» **Problem statement**: Copy the following data exactly and drop the pictures.

Page images and extracted text:
____
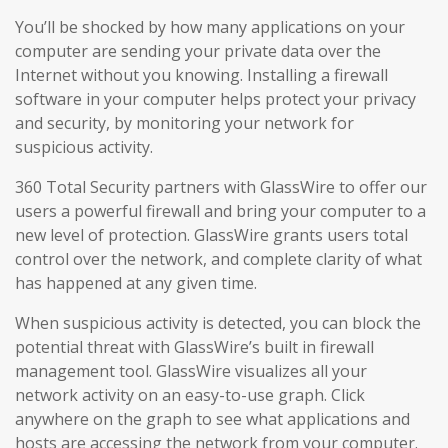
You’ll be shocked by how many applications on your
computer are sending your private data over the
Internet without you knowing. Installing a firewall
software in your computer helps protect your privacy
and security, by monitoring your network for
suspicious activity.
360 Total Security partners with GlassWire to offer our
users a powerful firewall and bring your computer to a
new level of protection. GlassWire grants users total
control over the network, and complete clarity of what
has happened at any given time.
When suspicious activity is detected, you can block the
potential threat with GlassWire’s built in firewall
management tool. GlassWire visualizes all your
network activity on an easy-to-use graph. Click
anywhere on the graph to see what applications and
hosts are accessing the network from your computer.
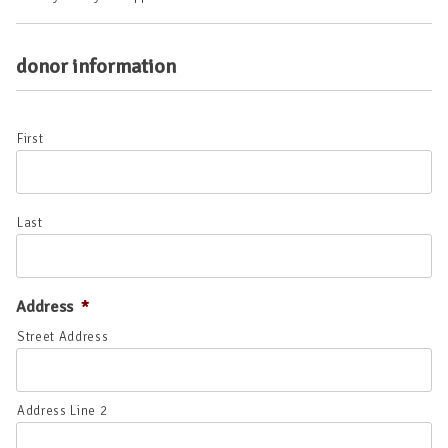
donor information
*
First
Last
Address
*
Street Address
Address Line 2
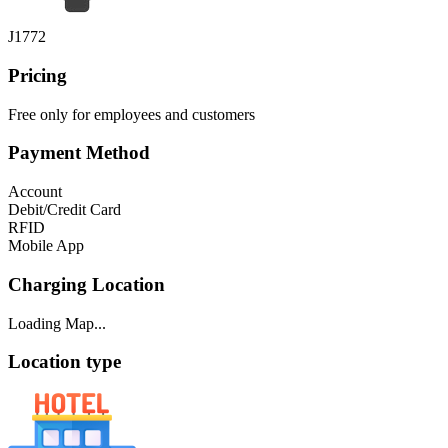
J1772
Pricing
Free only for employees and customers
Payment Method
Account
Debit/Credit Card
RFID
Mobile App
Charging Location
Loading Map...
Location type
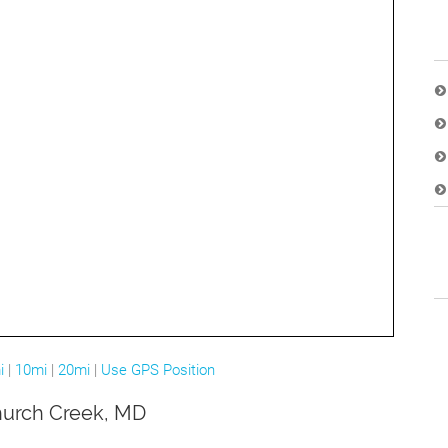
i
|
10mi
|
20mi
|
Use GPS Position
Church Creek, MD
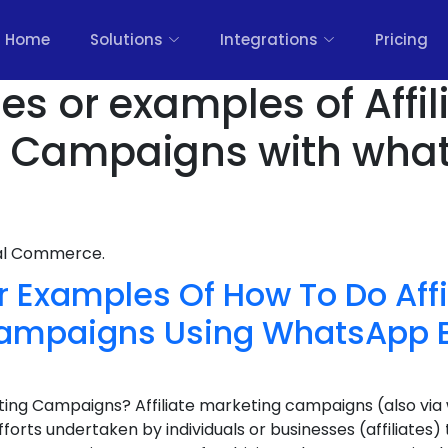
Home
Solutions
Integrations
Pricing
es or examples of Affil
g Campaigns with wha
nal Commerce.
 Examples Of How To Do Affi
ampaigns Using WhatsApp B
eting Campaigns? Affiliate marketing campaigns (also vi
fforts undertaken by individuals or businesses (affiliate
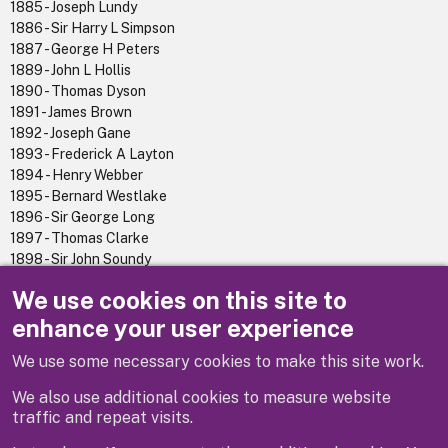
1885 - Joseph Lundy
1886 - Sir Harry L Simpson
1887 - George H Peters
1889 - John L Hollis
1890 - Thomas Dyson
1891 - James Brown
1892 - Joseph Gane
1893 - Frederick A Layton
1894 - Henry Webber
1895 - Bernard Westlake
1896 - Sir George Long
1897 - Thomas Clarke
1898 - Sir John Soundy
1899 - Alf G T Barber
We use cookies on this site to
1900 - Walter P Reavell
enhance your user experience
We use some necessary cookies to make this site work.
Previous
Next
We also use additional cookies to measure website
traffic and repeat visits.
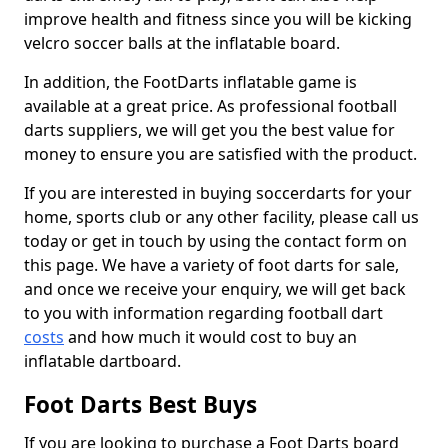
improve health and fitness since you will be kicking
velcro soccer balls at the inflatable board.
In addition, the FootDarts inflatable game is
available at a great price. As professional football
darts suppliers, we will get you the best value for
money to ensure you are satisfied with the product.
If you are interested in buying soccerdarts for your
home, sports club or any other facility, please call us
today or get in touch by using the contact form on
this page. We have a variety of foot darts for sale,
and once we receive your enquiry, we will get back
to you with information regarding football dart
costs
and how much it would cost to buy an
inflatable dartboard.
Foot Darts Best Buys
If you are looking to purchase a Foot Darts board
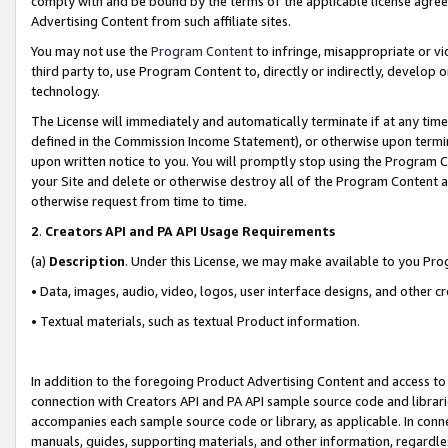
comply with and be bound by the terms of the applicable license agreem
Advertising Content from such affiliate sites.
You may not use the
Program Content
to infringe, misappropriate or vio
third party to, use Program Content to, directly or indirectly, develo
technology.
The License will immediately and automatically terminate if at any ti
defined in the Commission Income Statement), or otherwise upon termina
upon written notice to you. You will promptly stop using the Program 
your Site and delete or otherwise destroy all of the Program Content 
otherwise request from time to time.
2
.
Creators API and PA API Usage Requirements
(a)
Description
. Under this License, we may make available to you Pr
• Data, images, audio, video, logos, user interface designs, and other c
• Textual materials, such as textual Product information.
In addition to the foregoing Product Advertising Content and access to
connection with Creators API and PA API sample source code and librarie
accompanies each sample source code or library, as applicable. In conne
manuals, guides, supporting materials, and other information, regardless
____
» **Solution**:
You’ll be shocked by how many applications on your
computer are sending your private data over the
Internet without you knowing. Installing a firewall
software in your computer helps protect your privacy
and security, by monitoring your network for
suspicious activity.
360 Total Security partners with GlassWire to offer our
users a powerful firewall and bring your computer to a
new level of protection. GlassWire grants users total
control over the network, and complete clarity of what
has happened at any given time.
When suspicious activity is detected, you can block the
potential threat with GlassWire’s built in firewall
management tool. GlassWire visualizes all your
network activity on an easy-to-use graph. Click
anywhere on the graph to see what applications and
hosts are accessing the network from your computer.
donor information
*
First
Last
Address
*
Street Address
Address Line 2
J1772
Pricing
Free only for employees and customers
Payment Method
Account
Debit/Credit Card
RFID
Mobile App
Charging Location
Loading Map...
Location type
i
|
10mi
|
20mi
|
Use GPS Position
Church Creek, MD
Home
Solutions
Integrations
Pricing
es or examples of Affil
g Campaigns with wha
nal Commerce.
 Examples Of How To Do Affi
ampaigns Using WhatsApp B
eting Campaigns? Affiliate marketing campaigns (also vi
fforts undertaken by individuals or businesses (affiliate
1885 - Joseph Lundy
1886 - Sir Harry L Simpson
1887 - George H Peters
1889 - John L Hollis
1890 - Thomas Dyson
1891 - James Brown
1892 - Joseph Gane
1893 - Frederick A Layton
1894 - Henry Webber
1895 - Bernard Westlake
1896 - Sir George Long
1897 - Thomas Clarke
1898 - Sir John Soundy
1899 - Alf G T Barber
We use cookies on this site to
1900 - Walter P Reavell
enhance your user experience
We use some necessary cookies to make this site work.
Previous
Next
We also use additional cookies to measure website
traffic and repeat visits.
improve health and fitness since you will be kicking
velcro soccer balls at the inflatable board.
In addition, the FootDarts inflatable game is
available at a great price. As professional football
darts suppliers, we will get you the best value for
money to ensure you are satisfied with the product.
If you are interested in buying soccerdarts for your
home, sports club or any other facility, please call us
today or get in touch by using the contact form on
this page. We have a variety of foot darts for sale,
and once we receive your enquiry, we will get back
to you with information regarding football dart
costs
and how much it would cost to buy an
inflatable dartboard.
Foot Darts Best Buys
If you are looking to purchase a Foot Darts board
comply with and be bound by the terms of the applicable license agreem
Advertising Content from such affiliate sites.
You may not use the
Program Content
to infringe, misappropriate or vio
third party to, use Program Content to, directly or indirectly, develo
technology.
The License will immediately and automatically terminate if at any ti
defined in the Commission Income Statement), or otherwise upon termina
upon written notice to you. You will promptly stop using the Program 
your Site and delete or otherwise destroy all of the Program Content 
otherwise request from time to time.
2
.
Creators API and PA API Usage Requirements
(a)
Description
. Under this License, we may make available to you Pr
• Data, images, audio, video, logos, user interface designs, and other c
• Textual materials, such as textual Product information.
In addition to the foregoing Product Advertising Content and access to
connection with Creators API and PA API sample source code and librarie
accompanies each sample source code or library, as applicable. In conne
manuals, guides, supporting materials, and other information, regardless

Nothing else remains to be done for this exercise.